### EXERCISE DIRECTIONS
Extract exactly the lines from the top of the records through the line containing "(allow_soldermask_bridges_in_footprints no)", and keep pictures out of the copy.

[Opening DATA SUPPLIED section]

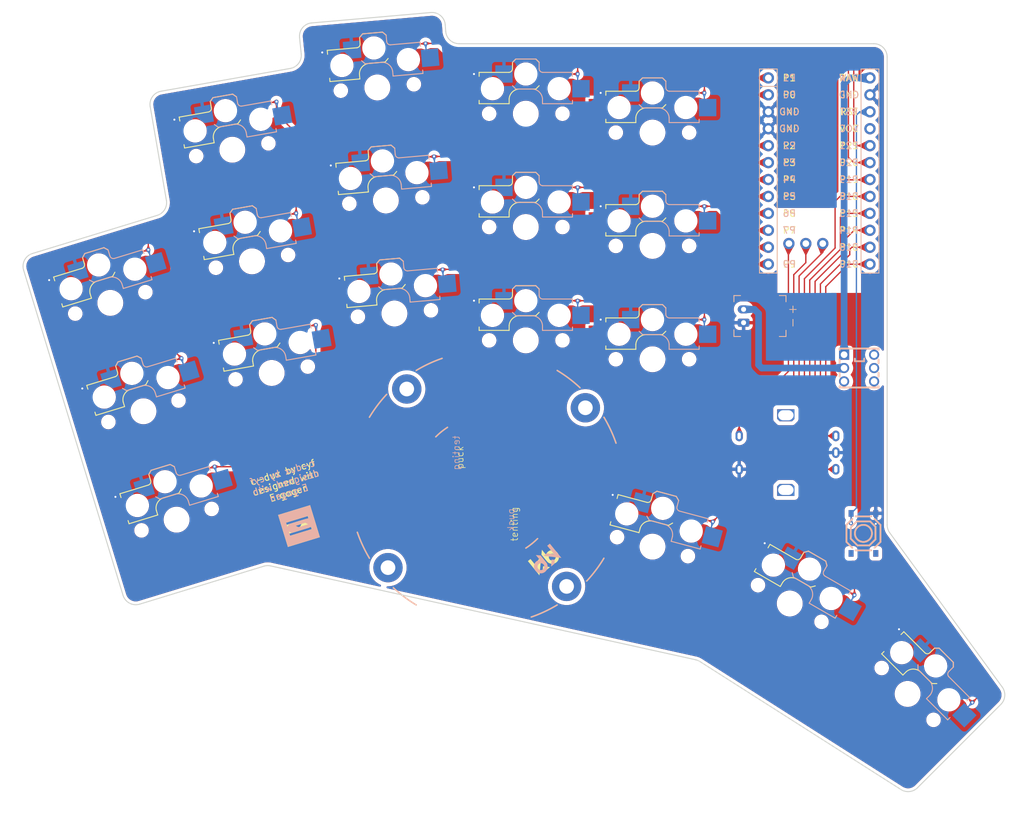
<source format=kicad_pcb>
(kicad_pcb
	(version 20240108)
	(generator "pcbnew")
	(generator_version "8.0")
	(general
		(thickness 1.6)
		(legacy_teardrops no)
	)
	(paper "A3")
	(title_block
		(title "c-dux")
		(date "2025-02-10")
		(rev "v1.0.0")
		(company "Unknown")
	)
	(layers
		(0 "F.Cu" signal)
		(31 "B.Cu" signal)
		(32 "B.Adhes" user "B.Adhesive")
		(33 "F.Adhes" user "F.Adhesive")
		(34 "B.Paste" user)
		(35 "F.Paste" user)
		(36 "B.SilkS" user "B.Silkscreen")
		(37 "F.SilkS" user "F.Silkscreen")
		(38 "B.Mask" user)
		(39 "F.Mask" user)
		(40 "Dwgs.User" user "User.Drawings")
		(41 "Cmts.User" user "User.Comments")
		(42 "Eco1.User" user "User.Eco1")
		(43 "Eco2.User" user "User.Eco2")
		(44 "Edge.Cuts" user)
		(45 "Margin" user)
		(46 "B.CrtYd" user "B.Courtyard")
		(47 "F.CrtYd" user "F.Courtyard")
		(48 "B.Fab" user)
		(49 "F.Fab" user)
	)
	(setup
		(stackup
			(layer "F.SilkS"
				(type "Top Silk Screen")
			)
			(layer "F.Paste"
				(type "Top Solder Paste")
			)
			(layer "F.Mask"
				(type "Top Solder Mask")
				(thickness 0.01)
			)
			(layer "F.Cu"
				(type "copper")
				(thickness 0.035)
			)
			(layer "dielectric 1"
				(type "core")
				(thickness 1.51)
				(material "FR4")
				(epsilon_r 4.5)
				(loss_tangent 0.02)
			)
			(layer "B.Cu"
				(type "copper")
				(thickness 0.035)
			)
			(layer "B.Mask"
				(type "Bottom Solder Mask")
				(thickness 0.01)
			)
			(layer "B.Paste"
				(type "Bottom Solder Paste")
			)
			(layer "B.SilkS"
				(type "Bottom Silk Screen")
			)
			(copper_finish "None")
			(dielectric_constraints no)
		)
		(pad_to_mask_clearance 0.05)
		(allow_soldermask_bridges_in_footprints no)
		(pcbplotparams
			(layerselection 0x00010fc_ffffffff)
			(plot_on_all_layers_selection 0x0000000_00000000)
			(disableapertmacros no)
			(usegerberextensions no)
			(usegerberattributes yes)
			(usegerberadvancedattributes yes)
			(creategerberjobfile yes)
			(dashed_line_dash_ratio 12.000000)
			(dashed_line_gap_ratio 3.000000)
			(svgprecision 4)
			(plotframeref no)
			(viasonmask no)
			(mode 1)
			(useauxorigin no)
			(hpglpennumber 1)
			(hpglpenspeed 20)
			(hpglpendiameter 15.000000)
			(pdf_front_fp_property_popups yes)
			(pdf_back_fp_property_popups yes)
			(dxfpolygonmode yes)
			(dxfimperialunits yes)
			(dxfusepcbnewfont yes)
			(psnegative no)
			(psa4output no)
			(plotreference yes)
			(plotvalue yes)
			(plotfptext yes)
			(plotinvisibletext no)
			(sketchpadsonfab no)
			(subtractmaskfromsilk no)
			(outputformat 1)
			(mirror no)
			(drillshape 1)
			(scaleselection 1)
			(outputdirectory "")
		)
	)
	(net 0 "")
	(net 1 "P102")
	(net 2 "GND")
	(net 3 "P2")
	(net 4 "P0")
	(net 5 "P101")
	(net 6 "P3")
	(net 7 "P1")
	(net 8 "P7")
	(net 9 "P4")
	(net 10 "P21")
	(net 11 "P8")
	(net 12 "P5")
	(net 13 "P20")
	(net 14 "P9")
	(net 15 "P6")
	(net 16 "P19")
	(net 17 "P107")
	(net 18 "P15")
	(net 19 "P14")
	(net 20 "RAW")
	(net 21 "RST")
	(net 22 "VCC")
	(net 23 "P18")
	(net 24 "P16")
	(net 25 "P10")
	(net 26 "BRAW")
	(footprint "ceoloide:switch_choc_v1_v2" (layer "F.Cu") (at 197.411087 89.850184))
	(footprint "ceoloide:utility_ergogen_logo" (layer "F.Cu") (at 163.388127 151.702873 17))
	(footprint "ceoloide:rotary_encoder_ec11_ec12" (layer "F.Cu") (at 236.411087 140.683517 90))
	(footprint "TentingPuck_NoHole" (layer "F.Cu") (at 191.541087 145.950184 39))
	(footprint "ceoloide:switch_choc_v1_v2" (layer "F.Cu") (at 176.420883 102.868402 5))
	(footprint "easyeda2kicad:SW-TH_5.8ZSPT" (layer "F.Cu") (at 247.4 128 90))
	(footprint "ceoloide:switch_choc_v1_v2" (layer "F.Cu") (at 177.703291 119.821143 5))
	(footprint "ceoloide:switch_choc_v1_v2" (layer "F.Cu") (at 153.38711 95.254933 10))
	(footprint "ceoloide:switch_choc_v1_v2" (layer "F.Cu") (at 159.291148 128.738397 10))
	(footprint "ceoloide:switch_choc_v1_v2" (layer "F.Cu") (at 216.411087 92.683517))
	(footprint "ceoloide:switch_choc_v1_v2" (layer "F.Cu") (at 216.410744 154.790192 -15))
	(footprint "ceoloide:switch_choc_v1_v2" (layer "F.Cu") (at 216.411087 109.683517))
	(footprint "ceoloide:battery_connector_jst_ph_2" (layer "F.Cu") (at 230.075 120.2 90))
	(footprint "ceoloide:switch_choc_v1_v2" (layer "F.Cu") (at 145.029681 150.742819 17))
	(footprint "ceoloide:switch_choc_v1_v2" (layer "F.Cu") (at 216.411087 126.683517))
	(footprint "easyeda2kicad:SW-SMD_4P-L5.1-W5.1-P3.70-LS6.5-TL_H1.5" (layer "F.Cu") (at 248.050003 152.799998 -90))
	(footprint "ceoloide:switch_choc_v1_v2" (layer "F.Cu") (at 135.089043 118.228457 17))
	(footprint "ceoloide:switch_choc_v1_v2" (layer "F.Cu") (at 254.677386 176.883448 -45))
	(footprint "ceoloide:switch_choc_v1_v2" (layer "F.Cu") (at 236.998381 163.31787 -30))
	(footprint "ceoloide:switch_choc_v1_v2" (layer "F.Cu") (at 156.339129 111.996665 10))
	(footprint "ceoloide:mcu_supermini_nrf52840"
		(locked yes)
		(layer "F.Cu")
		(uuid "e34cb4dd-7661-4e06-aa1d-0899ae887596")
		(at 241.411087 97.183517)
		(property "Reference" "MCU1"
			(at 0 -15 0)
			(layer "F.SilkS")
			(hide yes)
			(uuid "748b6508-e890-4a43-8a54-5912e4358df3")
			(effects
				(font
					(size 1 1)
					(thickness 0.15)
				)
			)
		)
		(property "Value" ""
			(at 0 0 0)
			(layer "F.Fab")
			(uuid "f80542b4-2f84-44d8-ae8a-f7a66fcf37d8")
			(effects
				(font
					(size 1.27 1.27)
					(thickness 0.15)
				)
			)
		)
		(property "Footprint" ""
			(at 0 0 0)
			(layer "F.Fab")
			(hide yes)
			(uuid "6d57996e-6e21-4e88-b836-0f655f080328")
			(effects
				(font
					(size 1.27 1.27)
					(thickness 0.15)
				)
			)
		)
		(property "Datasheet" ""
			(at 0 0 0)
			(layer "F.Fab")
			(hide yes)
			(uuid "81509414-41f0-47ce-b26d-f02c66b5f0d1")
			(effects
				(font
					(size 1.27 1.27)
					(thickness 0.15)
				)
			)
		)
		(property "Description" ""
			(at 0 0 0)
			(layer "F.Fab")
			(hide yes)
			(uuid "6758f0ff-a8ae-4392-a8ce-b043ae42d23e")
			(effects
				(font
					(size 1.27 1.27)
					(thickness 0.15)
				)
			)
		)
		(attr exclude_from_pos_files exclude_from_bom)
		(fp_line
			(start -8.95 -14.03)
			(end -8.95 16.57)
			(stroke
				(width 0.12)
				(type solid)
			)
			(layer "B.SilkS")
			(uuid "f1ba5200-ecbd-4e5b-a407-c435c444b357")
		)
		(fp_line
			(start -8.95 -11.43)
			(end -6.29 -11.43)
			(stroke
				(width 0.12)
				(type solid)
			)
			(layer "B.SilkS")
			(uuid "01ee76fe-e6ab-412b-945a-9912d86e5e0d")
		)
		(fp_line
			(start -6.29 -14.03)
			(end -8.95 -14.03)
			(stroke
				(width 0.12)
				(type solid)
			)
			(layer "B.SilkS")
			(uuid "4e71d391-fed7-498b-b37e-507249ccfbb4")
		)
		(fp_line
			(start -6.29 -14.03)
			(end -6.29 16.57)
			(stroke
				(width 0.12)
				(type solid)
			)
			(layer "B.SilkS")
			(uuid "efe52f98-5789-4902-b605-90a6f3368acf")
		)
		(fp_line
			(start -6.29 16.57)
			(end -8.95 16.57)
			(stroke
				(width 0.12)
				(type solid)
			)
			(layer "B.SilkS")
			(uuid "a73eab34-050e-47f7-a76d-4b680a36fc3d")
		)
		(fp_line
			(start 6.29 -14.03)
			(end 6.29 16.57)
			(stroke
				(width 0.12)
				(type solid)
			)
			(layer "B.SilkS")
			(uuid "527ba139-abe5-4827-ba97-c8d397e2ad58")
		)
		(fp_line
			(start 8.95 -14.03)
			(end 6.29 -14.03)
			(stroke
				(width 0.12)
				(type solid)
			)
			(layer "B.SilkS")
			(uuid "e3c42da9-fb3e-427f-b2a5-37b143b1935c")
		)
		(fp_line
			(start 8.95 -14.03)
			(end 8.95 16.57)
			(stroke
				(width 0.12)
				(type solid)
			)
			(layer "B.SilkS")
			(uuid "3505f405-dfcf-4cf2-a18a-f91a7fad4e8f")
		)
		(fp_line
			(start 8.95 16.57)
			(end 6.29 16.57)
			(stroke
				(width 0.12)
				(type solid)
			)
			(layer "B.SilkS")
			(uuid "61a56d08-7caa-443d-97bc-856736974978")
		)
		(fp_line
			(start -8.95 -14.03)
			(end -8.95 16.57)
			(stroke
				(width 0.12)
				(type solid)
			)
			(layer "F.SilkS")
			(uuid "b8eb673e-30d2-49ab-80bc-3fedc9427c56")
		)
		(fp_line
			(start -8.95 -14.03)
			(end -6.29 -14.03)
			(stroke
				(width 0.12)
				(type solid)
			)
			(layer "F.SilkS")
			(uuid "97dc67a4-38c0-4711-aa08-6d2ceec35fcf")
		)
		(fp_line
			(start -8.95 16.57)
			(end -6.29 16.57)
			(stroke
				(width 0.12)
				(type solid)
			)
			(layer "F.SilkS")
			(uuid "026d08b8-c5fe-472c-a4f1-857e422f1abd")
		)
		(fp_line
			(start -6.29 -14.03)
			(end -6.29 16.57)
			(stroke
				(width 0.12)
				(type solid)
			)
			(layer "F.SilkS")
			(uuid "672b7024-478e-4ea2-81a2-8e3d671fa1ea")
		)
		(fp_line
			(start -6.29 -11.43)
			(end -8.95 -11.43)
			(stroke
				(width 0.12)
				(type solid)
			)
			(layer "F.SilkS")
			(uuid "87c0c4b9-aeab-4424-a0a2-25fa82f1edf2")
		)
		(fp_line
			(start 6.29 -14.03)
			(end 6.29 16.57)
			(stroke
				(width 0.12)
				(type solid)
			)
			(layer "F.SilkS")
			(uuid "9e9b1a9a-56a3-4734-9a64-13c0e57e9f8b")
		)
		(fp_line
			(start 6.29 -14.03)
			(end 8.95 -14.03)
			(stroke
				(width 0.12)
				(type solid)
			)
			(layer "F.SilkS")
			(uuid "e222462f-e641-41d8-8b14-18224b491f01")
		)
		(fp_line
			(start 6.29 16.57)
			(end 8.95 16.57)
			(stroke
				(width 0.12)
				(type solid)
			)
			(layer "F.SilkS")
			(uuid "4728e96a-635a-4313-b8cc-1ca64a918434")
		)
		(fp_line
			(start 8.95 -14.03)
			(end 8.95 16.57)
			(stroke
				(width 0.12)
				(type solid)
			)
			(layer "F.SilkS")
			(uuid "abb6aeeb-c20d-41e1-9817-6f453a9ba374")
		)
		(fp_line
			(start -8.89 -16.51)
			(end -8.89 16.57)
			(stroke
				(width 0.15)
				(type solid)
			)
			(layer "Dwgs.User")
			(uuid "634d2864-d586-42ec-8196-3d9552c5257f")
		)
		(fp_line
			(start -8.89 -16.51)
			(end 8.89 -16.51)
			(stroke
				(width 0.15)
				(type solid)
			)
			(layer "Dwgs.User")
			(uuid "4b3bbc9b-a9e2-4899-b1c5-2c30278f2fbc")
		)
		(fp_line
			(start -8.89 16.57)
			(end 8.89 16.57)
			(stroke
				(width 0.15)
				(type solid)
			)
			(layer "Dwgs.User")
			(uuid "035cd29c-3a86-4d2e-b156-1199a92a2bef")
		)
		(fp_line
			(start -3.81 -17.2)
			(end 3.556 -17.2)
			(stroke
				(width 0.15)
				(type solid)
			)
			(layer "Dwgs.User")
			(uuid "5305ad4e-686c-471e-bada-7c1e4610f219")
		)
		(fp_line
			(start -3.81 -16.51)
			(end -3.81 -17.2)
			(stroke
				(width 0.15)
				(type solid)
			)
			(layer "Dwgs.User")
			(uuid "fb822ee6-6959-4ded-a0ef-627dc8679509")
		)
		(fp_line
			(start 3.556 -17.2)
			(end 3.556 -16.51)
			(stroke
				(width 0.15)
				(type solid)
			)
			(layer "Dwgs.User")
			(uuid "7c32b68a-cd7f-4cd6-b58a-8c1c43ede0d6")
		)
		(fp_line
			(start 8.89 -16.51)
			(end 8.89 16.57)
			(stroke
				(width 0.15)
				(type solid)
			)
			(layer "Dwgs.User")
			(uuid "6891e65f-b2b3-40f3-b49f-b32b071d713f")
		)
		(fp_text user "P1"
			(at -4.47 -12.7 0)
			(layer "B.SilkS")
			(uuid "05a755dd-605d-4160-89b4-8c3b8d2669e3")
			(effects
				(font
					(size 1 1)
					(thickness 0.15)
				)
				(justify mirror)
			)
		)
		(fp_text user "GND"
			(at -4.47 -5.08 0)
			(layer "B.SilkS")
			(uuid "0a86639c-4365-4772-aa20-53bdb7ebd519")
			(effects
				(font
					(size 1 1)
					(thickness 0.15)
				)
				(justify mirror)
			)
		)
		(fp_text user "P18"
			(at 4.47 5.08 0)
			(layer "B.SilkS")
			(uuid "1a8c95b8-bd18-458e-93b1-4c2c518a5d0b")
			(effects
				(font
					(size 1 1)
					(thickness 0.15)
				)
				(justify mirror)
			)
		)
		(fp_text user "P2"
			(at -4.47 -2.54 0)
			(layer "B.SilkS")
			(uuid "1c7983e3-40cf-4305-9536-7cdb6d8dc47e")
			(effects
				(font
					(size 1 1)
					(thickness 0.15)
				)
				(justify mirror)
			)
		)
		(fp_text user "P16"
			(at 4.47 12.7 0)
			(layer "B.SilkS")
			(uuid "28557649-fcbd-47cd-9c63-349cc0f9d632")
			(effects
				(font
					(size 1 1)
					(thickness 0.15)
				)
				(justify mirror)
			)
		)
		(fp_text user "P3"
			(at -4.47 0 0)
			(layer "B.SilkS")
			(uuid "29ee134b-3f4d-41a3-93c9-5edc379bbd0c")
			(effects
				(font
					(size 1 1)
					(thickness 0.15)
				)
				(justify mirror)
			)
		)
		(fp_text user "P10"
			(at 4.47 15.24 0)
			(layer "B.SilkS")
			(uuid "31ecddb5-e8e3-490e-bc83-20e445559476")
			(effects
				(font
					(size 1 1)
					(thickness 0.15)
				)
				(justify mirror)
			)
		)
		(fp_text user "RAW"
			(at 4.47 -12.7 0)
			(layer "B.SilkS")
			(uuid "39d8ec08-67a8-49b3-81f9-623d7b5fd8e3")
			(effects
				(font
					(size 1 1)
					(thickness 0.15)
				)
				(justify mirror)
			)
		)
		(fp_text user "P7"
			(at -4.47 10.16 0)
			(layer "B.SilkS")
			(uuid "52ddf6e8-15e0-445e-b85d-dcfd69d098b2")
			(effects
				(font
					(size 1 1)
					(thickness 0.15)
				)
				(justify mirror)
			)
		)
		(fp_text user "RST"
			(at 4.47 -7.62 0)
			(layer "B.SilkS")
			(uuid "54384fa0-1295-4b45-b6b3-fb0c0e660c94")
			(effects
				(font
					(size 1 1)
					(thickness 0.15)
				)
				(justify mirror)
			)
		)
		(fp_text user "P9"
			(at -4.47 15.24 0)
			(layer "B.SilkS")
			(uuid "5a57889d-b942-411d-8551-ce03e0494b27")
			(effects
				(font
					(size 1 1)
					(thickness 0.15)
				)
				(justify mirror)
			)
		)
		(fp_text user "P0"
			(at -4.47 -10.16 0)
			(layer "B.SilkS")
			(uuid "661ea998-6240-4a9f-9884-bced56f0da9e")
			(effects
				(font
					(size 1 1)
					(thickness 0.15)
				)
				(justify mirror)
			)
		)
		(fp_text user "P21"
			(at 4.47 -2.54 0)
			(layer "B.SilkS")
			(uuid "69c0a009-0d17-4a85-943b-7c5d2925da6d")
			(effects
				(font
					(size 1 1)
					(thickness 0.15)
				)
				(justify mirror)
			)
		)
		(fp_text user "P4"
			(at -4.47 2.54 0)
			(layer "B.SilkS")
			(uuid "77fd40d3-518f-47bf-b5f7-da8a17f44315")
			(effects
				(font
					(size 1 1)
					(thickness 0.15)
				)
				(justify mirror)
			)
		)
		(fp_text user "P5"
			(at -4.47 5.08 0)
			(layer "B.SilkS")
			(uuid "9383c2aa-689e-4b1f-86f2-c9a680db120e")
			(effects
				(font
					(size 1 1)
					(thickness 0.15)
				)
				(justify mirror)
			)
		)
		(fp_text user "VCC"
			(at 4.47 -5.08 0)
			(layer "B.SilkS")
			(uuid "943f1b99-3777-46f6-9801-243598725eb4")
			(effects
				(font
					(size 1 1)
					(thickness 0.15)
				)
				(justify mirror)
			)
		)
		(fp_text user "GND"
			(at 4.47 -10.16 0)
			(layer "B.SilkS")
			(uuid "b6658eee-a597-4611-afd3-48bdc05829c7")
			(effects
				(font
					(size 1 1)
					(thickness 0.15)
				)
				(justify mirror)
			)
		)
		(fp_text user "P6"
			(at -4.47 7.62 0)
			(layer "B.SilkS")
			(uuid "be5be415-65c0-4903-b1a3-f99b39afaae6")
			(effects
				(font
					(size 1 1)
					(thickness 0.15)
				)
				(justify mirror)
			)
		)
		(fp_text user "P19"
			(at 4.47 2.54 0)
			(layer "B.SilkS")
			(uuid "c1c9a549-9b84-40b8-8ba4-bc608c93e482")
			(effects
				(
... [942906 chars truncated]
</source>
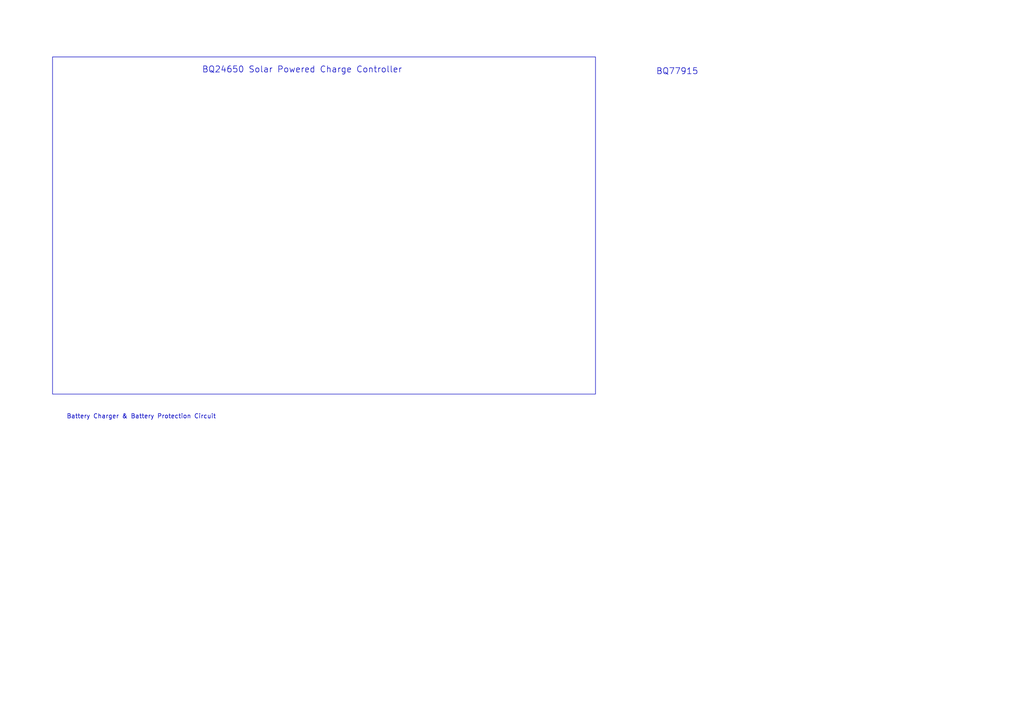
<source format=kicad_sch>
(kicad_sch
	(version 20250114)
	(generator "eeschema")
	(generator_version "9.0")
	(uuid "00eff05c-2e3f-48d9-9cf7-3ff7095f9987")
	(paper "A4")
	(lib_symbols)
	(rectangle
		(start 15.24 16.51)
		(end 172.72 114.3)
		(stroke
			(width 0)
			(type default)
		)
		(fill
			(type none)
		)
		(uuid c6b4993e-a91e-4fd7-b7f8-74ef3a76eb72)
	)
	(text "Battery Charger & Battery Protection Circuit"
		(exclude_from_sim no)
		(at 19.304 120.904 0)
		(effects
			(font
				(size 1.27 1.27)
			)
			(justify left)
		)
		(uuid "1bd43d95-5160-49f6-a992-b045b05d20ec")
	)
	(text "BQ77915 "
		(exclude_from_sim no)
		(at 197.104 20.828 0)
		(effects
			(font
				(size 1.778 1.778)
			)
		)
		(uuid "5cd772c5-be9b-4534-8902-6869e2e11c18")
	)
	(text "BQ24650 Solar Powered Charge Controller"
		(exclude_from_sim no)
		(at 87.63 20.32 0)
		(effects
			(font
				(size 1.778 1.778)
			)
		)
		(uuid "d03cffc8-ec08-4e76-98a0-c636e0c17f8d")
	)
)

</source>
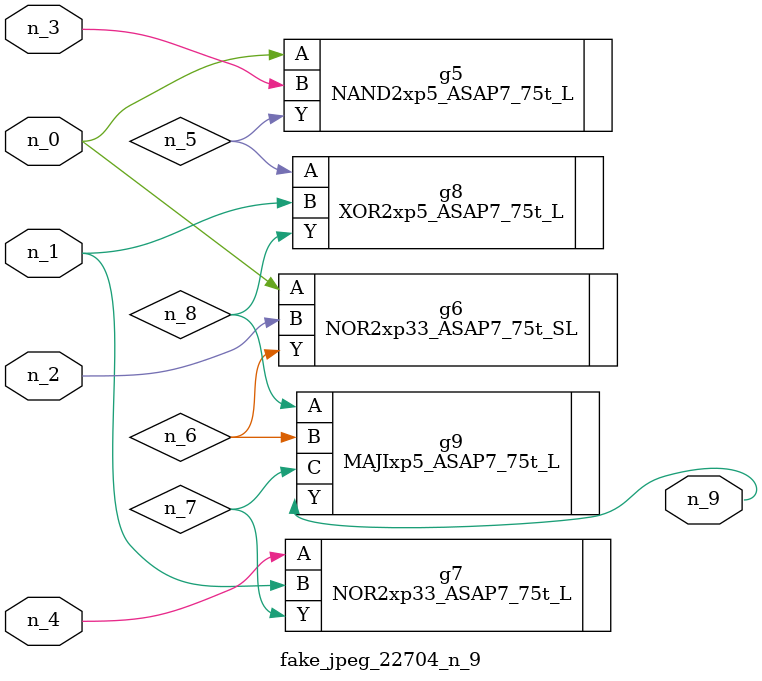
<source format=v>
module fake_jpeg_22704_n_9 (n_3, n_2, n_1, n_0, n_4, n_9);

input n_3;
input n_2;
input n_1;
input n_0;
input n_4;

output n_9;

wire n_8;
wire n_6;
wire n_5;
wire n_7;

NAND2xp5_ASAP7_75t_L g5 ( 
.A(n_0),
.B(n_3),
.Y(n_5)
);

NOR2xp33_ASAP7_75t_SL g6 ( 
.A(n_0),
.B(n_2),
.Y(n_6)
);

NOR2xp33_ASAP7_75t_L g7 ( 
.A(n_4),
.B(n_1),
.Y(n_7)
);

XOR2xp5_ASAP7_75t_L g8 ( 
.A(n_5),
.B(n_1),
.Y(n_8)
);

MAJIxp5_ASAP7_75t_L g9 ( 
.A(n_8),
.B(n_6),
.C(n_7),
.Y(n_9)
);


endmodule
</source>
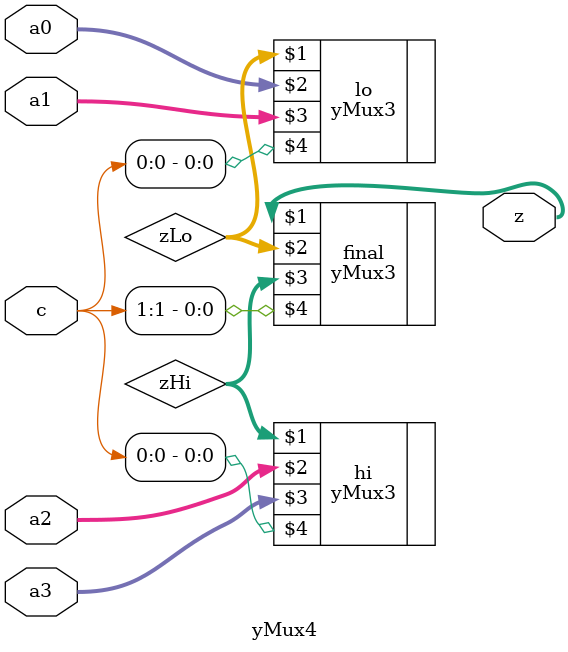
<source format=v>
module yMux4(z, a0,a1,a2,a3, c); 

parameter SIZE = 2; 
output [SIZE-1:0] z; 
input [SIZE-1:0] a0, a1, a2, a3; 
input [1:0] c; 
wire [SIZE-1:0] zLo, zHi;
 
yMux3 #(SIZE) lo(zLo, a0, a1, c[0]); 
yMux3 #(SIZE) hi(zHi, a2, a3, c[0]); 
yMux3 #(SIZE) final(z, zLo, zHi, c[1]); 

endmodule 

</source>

[Closing DATA SUPPLIED section]

### ANSWER BELOW
<source format=kicad_pcb>
(kicad_pcb
	(version 20240108)
	(generator "pcbnew")
	(generator_version "8.0")
	(general
		(thickness 1.6)
		(legacy_teardrops no)
	)
	(paper "A3")
	(title_block
		(title "c-dux")
		(date "2025-02-10")
		(rev "v1.0.0")
		(company "Unknown")
	)
	(layers
		(0 "F.Cu" signal)
		(31 "B.Cu" signal)
		(32 "B.Adhes" user "B.Adhesive")
		(33 "F.Adhes" user "F.Adhesive")
		(34 "B.Paste" user)
		(35 "F.Paste" user)
		(36 "B.SilkS" user "B.Silkscreen")
		(37 "F.SilkS" user "F.Silkscreen")
		(38 "B.Mask" user)
		(39 "F.Mask" user)
		(40 "Dwgs.User" user "User.Drawings")
		(41 "Cmts.User" user "User.Comments")
		(42 "Eco1.User" user "User.Eco1")
		(43 "Eco2.User" user "User.Eco2")
		(44 "Edge.Cuts" user)
		(45 "Margin" user)
		(46 "B.CrtYd" user "B.Courtyard")
		(47 "F.CrtYd" user "F.Courtyard")
		(48 "B.Fab" user)
		(49 "F.Fab" user)
	)
	(setup
		(stackup
			(layer "F.SilkS"
				(type "Top Silk Screen")
			)
			(layer "F.Paste"
				(type "Top Solder Paste")
			)
			(layer "F.Mask"
				(type "Top Solder Mask")
				(thickness 0.01)
			)
			(layer "F.Cu"
				(type "copper")
				(thickness 0.035)
			)
			(layer "dielectric 1"
				(type "core")
				(thickness 1.51)
				(material "FR4")
				(epsilon_r 4.5)
				(loss_tangent 0.02)
			)
			(layer "B.Cu"
				(type "copper")
				(thickness 0.035)
			)
			(layer "B.Mask"
				(type "Bottom Solder Mask")
				(thickness 0.01)
			)
			(layer "B.Paste"
				(type "Bottom Solder Paste")
			)
			(layer "B.SilkS"
				(type "Bottom Silk Screen")
			)
			(copper_finish "None")
			(dielectric_constraints no)
		)
		(pad_to_mask_clearance 0.05)
		(allow_soldermask_bridges_in_footprints no)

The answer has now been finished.